La vicenda dell’arbitro Serra, e del suo clamoroso errore nel finale della partita Milan-Spezia, che ha tolto ai rossoneri la possibilità di vittoria, sta dilaniando sui social e sulle prime pagine dei quotidiani sportivi.

Ciò che ha destato stupore non è tanto l’errore in sé, all’ordine del giorno nel mondo calcistico, quanto piuttosto il pentimento, le scuse e le lacrime di un arbitro trentanovenne, che nel dopo partita si è mostrato scosso, come sotto choc.

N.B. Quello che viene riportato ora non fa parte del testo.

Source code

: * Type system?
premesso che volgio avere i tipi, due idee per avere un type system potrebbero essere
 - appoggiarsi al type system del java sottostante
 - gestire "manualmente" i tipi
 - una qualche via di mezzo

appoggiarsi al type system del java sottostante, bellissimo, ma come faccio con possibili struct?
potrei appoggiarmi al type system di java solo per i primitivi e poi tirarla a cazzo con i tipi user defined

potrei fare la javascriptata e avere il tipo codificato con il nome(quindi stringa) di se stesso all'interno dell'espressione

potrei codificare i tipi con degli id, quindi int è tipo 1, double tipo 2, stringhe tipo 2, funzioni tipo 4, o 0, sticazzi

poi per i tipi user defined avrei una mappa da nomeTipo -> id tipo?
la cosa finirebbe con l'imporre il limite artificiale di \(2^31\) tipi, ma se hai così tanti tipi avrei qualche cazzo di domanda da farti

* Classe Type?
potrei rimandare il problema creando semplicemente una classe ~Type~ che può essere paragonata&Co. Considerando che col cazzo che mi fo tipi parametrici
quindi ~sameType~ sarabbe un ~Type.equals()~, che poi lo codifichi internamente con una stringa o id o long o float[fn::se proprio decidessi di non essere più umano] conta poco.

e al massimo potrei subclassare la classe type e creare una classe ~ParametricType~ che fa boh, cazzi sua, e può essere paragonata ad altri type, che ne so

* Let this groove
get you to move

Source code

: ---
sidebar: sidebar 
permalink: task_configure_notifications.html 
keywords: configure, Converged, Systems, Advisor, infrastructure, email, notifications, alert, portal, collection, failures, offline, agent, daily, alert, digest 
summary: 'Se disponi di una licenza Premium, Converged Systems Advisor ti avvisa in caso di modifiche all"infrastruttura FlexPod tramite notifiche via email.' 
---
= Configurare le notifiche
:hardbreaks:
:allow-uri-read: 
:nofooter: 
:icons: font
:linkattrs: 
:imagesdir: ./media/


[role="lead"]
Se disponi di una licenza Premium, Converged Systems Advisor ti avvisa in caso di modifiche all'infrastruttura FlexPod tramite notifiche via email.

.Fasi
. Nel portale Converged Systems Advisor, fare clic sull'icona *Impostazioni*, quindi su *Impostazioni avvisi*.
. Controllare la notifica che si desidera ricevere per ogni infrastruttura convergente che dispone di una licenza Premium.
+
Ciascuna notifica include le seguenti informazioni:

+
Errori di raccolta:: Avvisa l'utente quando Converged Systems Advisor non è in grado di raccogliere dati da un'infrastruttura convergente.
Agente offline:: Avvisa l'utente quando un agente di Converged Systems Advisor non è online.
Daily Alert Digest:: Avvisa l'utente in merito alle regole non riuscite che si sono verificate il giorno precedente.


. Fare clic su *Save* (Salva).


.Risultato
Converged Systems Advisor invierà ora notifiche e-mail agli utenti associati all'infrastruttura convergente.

Hai sbagliato come sbaglio io”, le parole consolanti del campione rossonero Ibrahimovic che, insieme ai suoi compagni di squadra, anziché insistere con le proteste, ha tentato di rincuorare l’arbitro nel suo crollo emotivo, condito di scuse eclatanti ed impotenti.



Serra ha commesso un errore abnorme, ma soprattutto una piccola rivoluzione: ha mostrato che anche un arbitro può sbagliare, probabilmente per la propria inesperienza e/o tensione, e chiedere scusa, dal momento che l’ammissione delle proprie fragilità non comporta movimenti di proteste e polemiche, quanto apertura e condivisione.

Avrà anche condizionato le classifiche del campionato di serie A, ma ha dato un'importante lezione a tutto il mondo calcistico, e non solo: quella del perdono principalmente come atto di separazione dall’Altro e riconciliazione con se stessi, un atto liberatorio quanto terapeutico.

Un accento che fa la differenza ed include la differenza: loro pèrdono, io perdòno.

Perché il perdono non cambia il passato, ma allarga il futuro (Paul Boese).